**Document segment:**
Is :math:`w` a syntactically correct program?
This is (part of) what a compiler does.
You write a program, you compile it, and the compiler finds all your
syntax mistakes.
(It also "translates" the program into "bytecode" to be
executed.
We won't talk much about that aspect of compilers in this class.)

.. topic:: Example

   | :math:`G = (\{S\}, \{a, b\}, S, P), P =`
   |    :math:`S \rightarrow SS\ |\ aSa\ |\ b\ |\ \lambda`

   | :math:`L_1 = L(G) = \{w \in \Sigma^* |\ \mbox{strings with an even number of a's}\}`

   | Is :math:`abbab \in L(G)`?


**Exhaustive Search Algorithm**

If you were to run this in OpenFLAP, it takes a LONG time, but
eventually accepts.
The problem is that this approach is rather inefficient
since it is using an exhaustive search for all ways of expanding from
the start symbol.

   | For all :math:`i = 1, 2, 3, \ldots`
   |    Examine all sentential forms yielded by :math:`i` substitutions

.. topic:: Example

   Is :math:`abbab \in L(G)`?

   | :math:`i = 1`
   |   1. :math:`S \Rightarrow SS`
   |   2. :math:`S \Rightarrow aSa`
   |   3. :math:`S \Rightarrow b`
   |   4. :math:`S \Rightarrow \lambda`
   | :math:`i=2`
   |   1. :math:`S \Rightarrow SS \Rightarrow SSS`
   |   2. :math:`S \Rightarrow SS \Rightarrow aSaS`
   |   3. :math:`S \Rightarrow SS \Rightarrow bS`
   |   4. :math:`S \Rightarrow SS \Rightarrow S`
   |   5. :math:`S \Rightarrow aSa \Rightarrow aSSa`
   |   ...

   Note: Will we find :math:`w`? How long will it take? If we just do leftmost
   derivations, then for :math:`i = 2`, 8 of length 2.

   When :math:`i = 6` we will find the derivation of :math:`w`.

   :math:`S \Rightarrow SS \Rightarrow aSaS \Rightarrow aSSaS \Rightarrow abSaS \Rightarrow abba \Rightarrow abbab`

Question: What happens if :math:`w` is not in :math:`L(G)`?
When do we stop the loop in the algorithm and know for sure that
:math:`w` is not going to be derived?
:math:`S \Rightarrow SS \Rightarrow ... \Rightarrow SSSSSSSSSS \Rightarrow ...`
This process cannot determine that :math:`baaba` is **not** in :math:`L(G)`.

We want to consider special forms of context free grammars such that
we can determine when strings are or are not in the language.
It turns out to be easy take a context-free grammar and
convert it into a special form that makes it easier to test
membership.

.. topic:: Theorem

   **Theorem:** If CFG :math:`G` does not contain rules of the form

      | :math:`A \rightarrow \lambda`
      | :math:`A \rightarrow B`

   where :math:`A, B \in V`, then we can determine if
   :math:`w \in L(G)` or if :math:`w \not\in L(G)`.


   **Proof:** Consider

      | 1. length of sentential forms
      | 2. number of terminal symbols in a sentential form

   Either 1 or 2 increases with each derivation.

**Data below:**
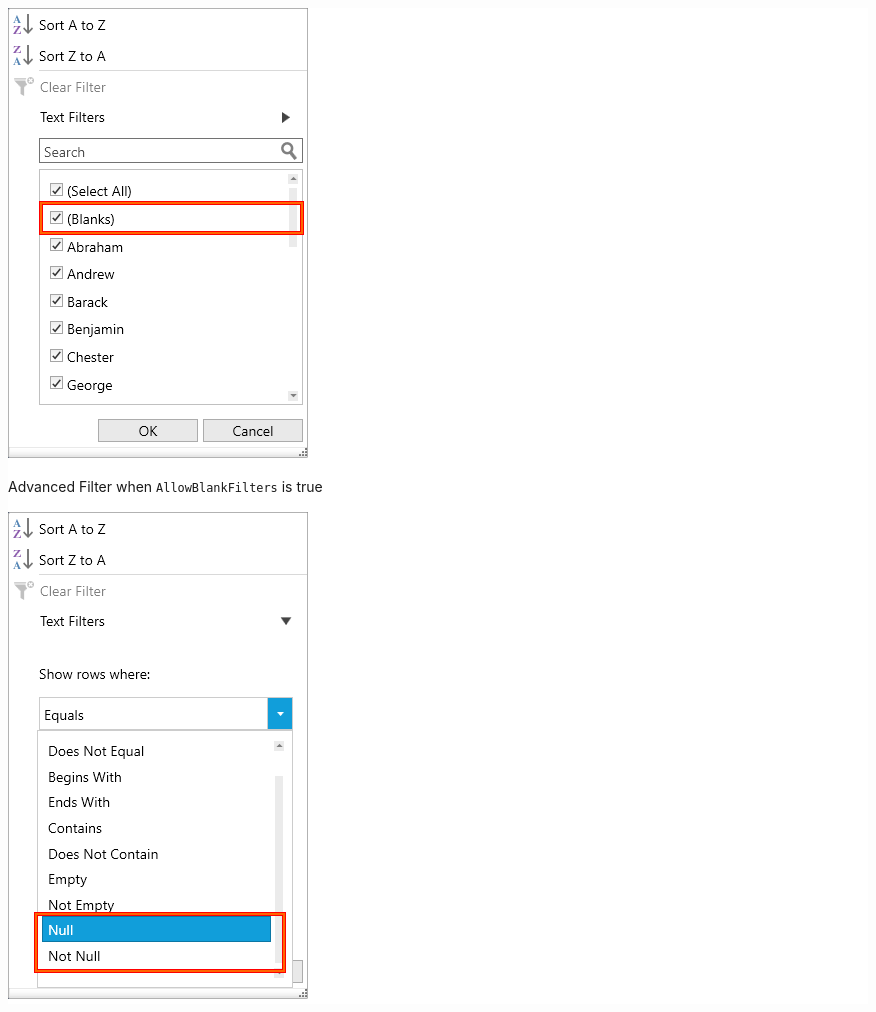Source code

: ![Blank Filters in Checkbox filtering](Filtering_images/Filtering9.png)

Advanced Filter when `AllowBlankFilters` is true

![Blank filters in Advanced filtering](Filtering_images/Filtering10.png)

**Problems and tasks:**
**A.** Rewrite the passage of the parsing text starting at "If you were" and ending at "the start symbol.", changing "OpenFLAP" to "JFLAP".
**B.** Write what comes next in the text on deciding membership in context-free languages, picking up after its final sentence.

**Results for the exercise:**
**A.**
If you were to run this in JFLAP, it takes a LONG time, but
eventually accepts.
The problem is that this approach is rather inefficient
since it is using an exhaustive search for all ways of expanding from
the start symbol.

**B.**
   Derivation of string :math:`w` in :math:`L(G)` takes :math:`\le 2|w|` times through loop in
   the exhaustive algorithm.

   Thus, if there are :math:`> 2|w|` times through loop, then
   :math:`w \not\in L(G)`.

.. topic:: Example

   Let :math:`L_2 = L_1 - \{\lambda\}`. :math:`L_2 = L(G)` where :math:`G` is:

      :math:`S \rightarrow SS\ |\ aa\ |\ aSa\ |\ b`

   NOTE that this grammar is in the correct form for the theorem.

   Show :math:`baaba \not\in  L(G)`.

   | :math:`i = 1`
   |   1. :math:`S \Rightarrow SS`
   |   2. :math:`S \Rightarrow aSa`
   |   3. :math:`S \Rightarrow aa`
   |   4. :math:`S \Rightarrow b`
   |
   | :math:`i = 2`
   |   1. :math:`S \Rightarrow SS \Rightarrow SSS`
   |   2. :math:`S \Rightarrow SS \Rightarrow aSaS`
   |   3. :math:`S \Rightarrow SS \Rightarrow aaS`
   |   4. :math:`S \Rightarrow SS \Rightarrow bS`
   |   5. :math:`S \Rightarrow aSa \Rightarrow aSSa`
   |   6. :math:`S \Rightarrow aSa \Rightarrow aaSaa`
   |   7. :math:`S \Rightarrow aSa \Rightarrow aaaa`
   |   8. :math:`S \Rightarrow aSa \Rightarrow aba`

   With each substitution, either there is at least one more
   terminal or the length of the sentential form has increased.

   So after we process the loop for :math:`i = 10`, we can conclude
   that :math:`baaba` is not in :math:`L(G)`.

Next chapter, we will learn methods for taking a grammar and
transforming it into an equivalent (or almost equivalent) grammar.
We will see that some ways of writing a grammar for a language are
better than others, in terms of our ability to write practical
algorithms for solving the membership problem.
For now, here is another form that will make membership testing easier.

**Definition:** Simple grammar (or s-grammar) has all productions
of the form:

   | :math:`A \rightarrow ax`

where :math:`A \in V`, :math:`a \in T`, and :math:`x \in V^*` AND any
pair :math:`(A, a)` can occur in at most one rule.

If you use the exhaustive search method to ask if :math:`w \in L(G)`,
where :math:`G` is an s-grammar, the number of terminals increases with
each step.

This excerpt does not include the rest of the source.